Four JS Family LLLP also owns the downtown Marriott across Front Avenue from the Columbus Convention & Trade Center. The Hampton Inn that Vision Hospitality is proposing would be on property that the Marriott, a 177-room, full-service hotel, is currently using for parking.
Sayers said he was surprised that Vision had an agreement to purchase the property.
“If there was a demand for more rooms next to the Marriott, don’t you think we would have been the first to build it?” Sayers said. “We know the demand for rooms there better than anybody. … If someone would have told us, we would have looked at it. We didn’t know there was a deal in play.”
Pezold presented his plan late last year to Hilton. Hilton in turn notified other owners who operated Hilton properties of the plan for a 60-room hotel in the 1200 block of Broadway.
Vision Hospitality Vice President of Development and Construction Hiten Patel has not returned multiple calls from the Ledger-Enquirer. Sillitto confirmed the agreement was in place and approved by the Development Authority, a city-appointed board.
“If Vision does not receive approval from Hilton for a Hampton Hotel franchise, Vision may terminate this agreement,” Sillitto said. “If they are awarded the franchise, Vision has a due diligence review period. The closing of the transaction is to be held no later than December 31, 2016.”
Vision’s purchase price has not been disclosed.
“The purchase price will end up being a discounted amount based on several conditions that will not be worked out until Vision receives approval for the Hampton franchise,” Sillitto said.
Vision manages two Columbus hotels, the Hilton Garden Inn in Brookstone Centre and the Homewood Suites by Hilton on Whittlesey Boulevard. Columbus businessman and councilor Glenn Davis is a part owner of both hotels and knows Vision Hospitality President and CEO Mitch Patel.
“They are good people and the city has the opportunity to fulfill the vision of a convention center hotel,” Davis said. “I don’t think the city will find a better partnership group than Vision.”
Davis, who has been developing hotels locally since he retired from Major League Baseball, said he is not involved in the proposed Vision deal.

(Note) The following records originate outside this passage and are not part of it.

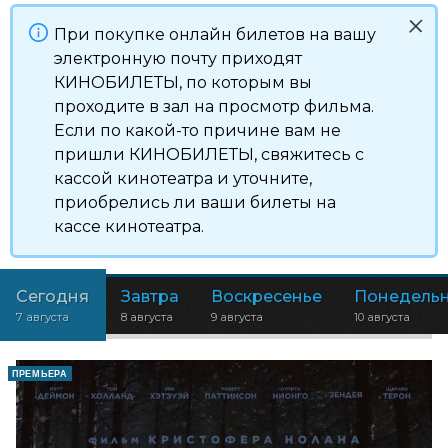
При покупке онлайн билетов на вашу
электронную почту приходят
КИНОБИЛЕТЫ, по которым вы
проходите в зал на просмотр фильма.
Если по какой-то причине вам не
пришли КИНОБИЛЕТЫ, свяжитесь с
кассой кинотеатра и уточните,
приобрелись ли ваши билеты на
кассе кинотеатра.
Сегодня
Завтра
Воскресенье
Понедель
7 августа
8 августа
9 августа
10 августа
ПРЕМЬЕРА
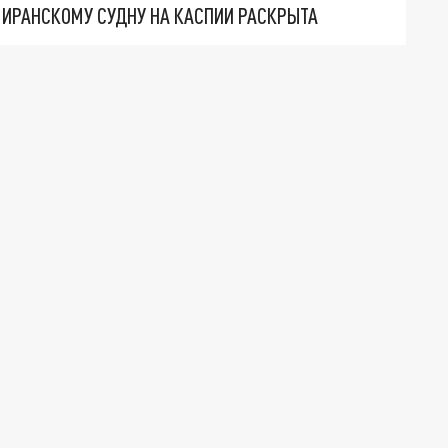
О ИРАНСКОМУ СУДНУ НА КАСПИИ РАСКРЫТА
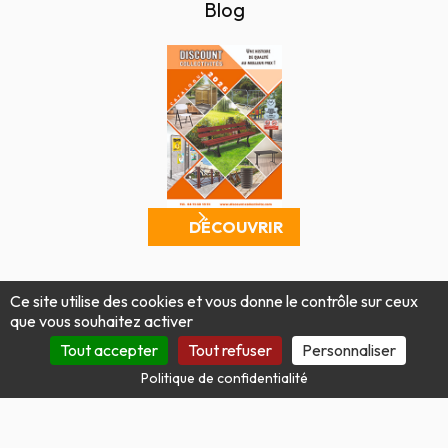
Blog
DÉCOUVRIR
Mentions légales
Politique de confidentialité
Ce site utilise des cookies et vous donne le contrôle sur ceux
Conditions générales de vente
Plan du site
que vous souhaitez activer
Produit par Tout Simplement Digital
Tout accepter
Tout refuser
Personnaliser
Politique de confidentialité
Site protégé par reCAPTCHA.
Vie privée
-
Termes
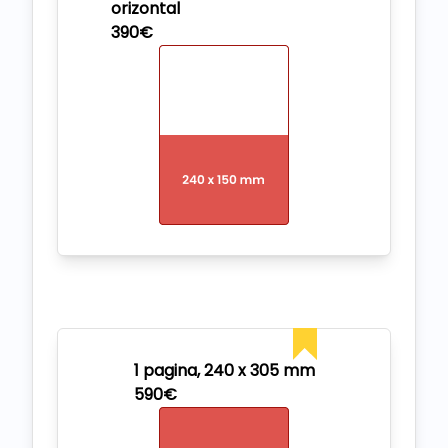
orizontal
390€
1 pagina, 240 x 305 mm
590€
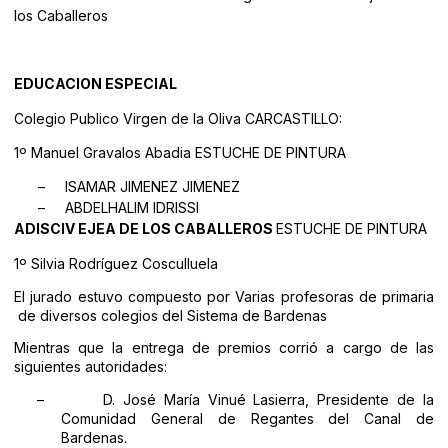
los Caballeros
EDUCACION ESPECIAL
Colegio Publico Virgen de la Oliva CARCASTILLO:
1º Manuel Gravalos Abadia ESTUCHE DE PINTURA
–
ISAMAR JIMENEZ JIMENEZ
–
ABDELHALIM IDRISSI
ADISCIV EJEA
DE LOS CABALLEROS
ESTUCHE DE PINTURA
1º Silvia Rodríguez Cosculluela
El jurado estuvo compuesto por Varias profesoras de primaria
de diversos colegios del Sistema de Bardenas
Mientras que la entrega de premios corrió a cargo de las
siguientes autoridades:
–
D. José María Vinué Lasierra, Presidente de la
Comunidad General de Regantes del Canal de
Bardenas.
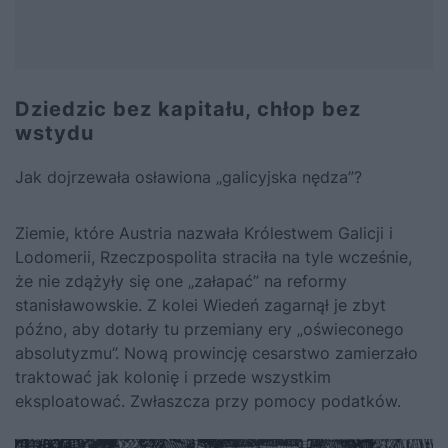
Dziedzic bez kapitału, chłop bez
wstydu
Jak dojrzewała osławiona „galicyjska nędza”?
Ziemie, które Austria nazwała Królestwem Galicji i
Lodomerii, Rzeczpospolita straciła na tyle wcześnie,
że nie zdążyły się one „załapać” na reformy
stanisławowskie. Z kolei Wiedeń zagarnął je zbyt
późno, aby dotarły tu przemiany ery „oświeconego
absolutyzmu”. Nową prowincję cesarstwo zamierzało
traktować jak kolonię i przede wszystkim
eksploatować. Zwłaszcza przy pomocy podatków.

The 1201 location Pezold is proposing has been cloaked in secrecy since August 2014 when it was purchased for $1.25 million by EJWH LLP. The corporation’s registered agent and general partner is J. Barrington Vaught, a Columbus attorney who specializes in real-estate law. Vaught has repeatedly declined to say who was involved in the partnership. On Tuesday, Sayers confirmed that Jack Pezold is the trustee and controls the property. Pezold Management has been working on plans for the site for more than a year, Sayers said.

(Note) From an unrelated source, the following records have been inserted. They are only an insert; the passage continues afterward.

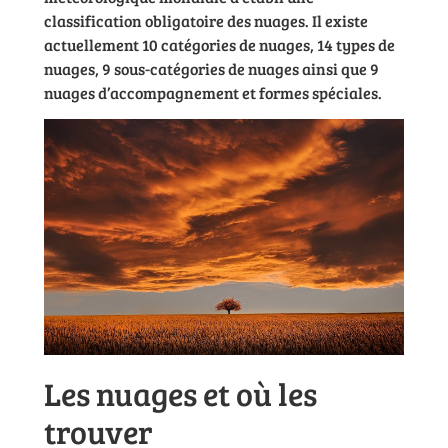
classification obligatoire des nuages. Il existe
actuellement 10 catégories de nuages, 14 types de
nuages, 9 sous-catégories de nuages ainsi que 9
nuages d’accompagnement et formes spéciales.
Les nuages et où les
trouver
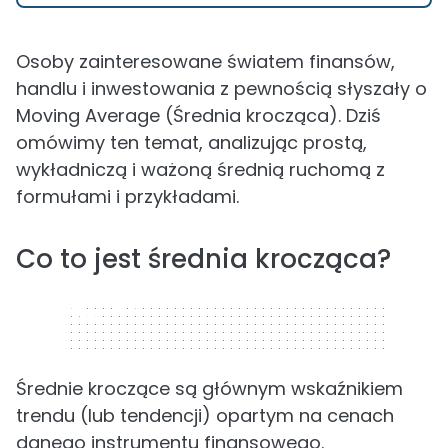
Osoby zainteresowane światem finansów,
handlu i inwestowania z pewnością słyszały o
Moving Average (Średnia krocząca). Dziś
omówimy ten temat, analizując prostą,
wykładniczą i ważoną średnią ruchomą z
formułami i przykładami.
Co to jest średnia krocząca?
320 x 50
Średnie kroczące są głównym wskaźnikiem
trendu (lub tendencji) opartym na cenach
danego instrumentu finansowego.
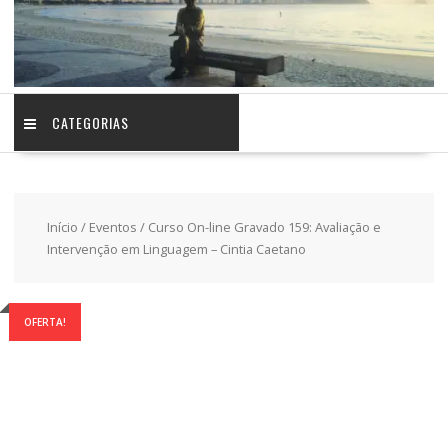
CATEGORIAS
Início
/
Eventos
/ Curso On-line Gravado 159: Avaliação e
Intervenção em Linguagem – Cintia Caetano
OFERTA!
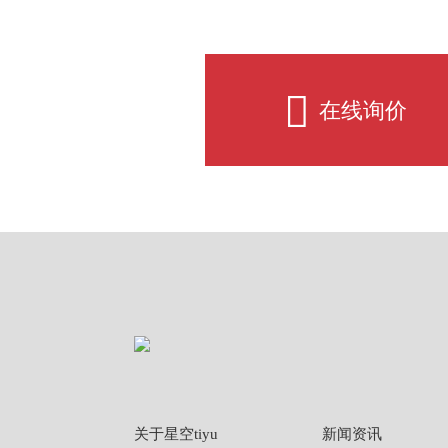
在线询价
关于星空tiyu
新闻资讯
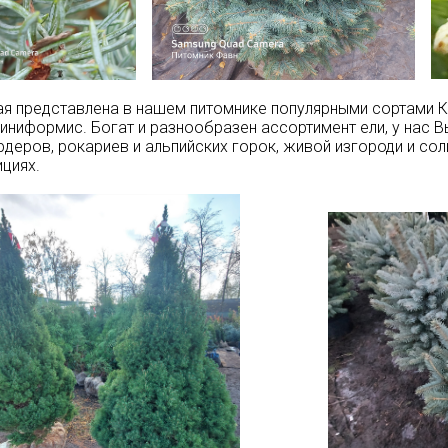
ая представлена в нашем питомнике популярными сортами К
хиниформис. Богат и разнообразен ассортимент ели, у нас В
деров, рокариев и альпийских горок, живой изгороди и со
циях.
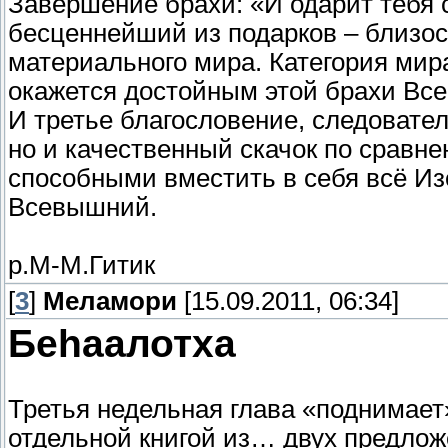
Завершение брахи: «И одарит тебя с
бесценнейший из подарков – близост
материального мира. Категория мира
окажется достойным этой брахи Вс
И третье благословение, следовател
но и качественный скачок по сравне
способными вместить в себя всё Из
Всевышний.
р.М-М.Гитик
[
3
]
Меламори
[15.09.2011, 06:34]
Беhаалотха
Третья недельная глава «поднимает
отдельной книгой из… двух предложе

“We have a project that is ready to start,” he said.
Plans call for the Hampton Inn to be built in the existing structure, Sayers said. There would be a two-tier parking deck constructed behind the hotel in an existing parking lot that is closest to Front Avenue.

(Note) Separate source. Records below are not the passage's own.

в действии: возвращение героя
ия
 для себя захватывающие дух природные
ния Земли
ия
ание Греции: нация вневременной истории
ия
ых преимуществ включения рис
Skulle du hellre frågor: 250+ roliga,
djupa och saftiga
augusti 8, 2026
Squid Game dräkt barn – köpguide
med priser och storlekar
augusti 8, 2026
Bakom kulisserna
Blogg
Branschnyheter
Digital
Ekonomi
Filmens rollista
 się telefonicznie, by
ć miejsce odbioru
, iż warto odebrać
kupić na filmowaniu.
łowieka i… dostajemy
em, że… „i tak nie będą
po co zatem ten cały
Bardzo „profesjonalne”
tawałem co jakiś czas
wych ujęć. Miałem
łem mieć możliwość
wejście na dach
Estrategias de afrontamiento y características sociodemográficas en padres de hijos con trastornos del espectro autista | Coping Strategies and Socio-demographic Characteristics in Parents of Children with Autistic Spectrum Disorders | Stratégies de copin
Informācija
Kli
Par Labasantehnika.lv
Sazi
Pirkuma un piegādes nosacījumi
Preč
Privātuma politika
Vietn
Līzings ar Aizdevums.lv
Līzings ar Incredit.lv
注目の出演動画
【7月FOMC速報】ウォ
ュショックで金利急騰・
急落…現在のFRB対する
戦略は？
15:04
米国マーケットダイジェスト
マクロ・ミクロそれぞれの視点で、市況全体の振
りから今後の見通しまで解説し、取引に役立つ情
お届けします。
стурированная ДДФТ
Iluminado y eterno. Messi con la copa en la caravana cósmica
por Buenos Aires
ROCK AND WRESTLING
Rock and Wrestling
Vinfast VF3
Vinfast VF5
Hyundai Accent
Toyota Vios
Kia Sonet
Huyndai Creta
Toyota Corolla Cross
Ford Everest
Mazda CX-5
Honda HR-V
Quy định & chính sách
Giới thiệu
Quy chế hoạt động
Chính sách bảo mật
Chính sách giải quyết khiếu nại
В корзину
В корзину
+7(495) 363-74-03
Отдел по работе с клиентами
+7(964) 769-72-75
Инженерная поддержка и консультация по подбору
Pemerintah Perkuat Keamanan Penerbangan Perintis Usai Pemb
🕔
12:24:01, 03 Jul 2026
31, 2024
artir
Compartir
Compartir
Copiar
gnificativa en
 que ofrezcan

If Hilton awards the franchise to Vision for the Historic District location, parking will have to be addressed. In addition to parking for the new hotel, there also would have to be 125 spots for the Marriott, Sayers said.
As the two entities wait for word from Hilton, Davis said the end result will be positive for the city.
“Whoever gets the franchise, I wish them the best,” Davis said. “At the end of the day this is going to be good for the city of Columbus.”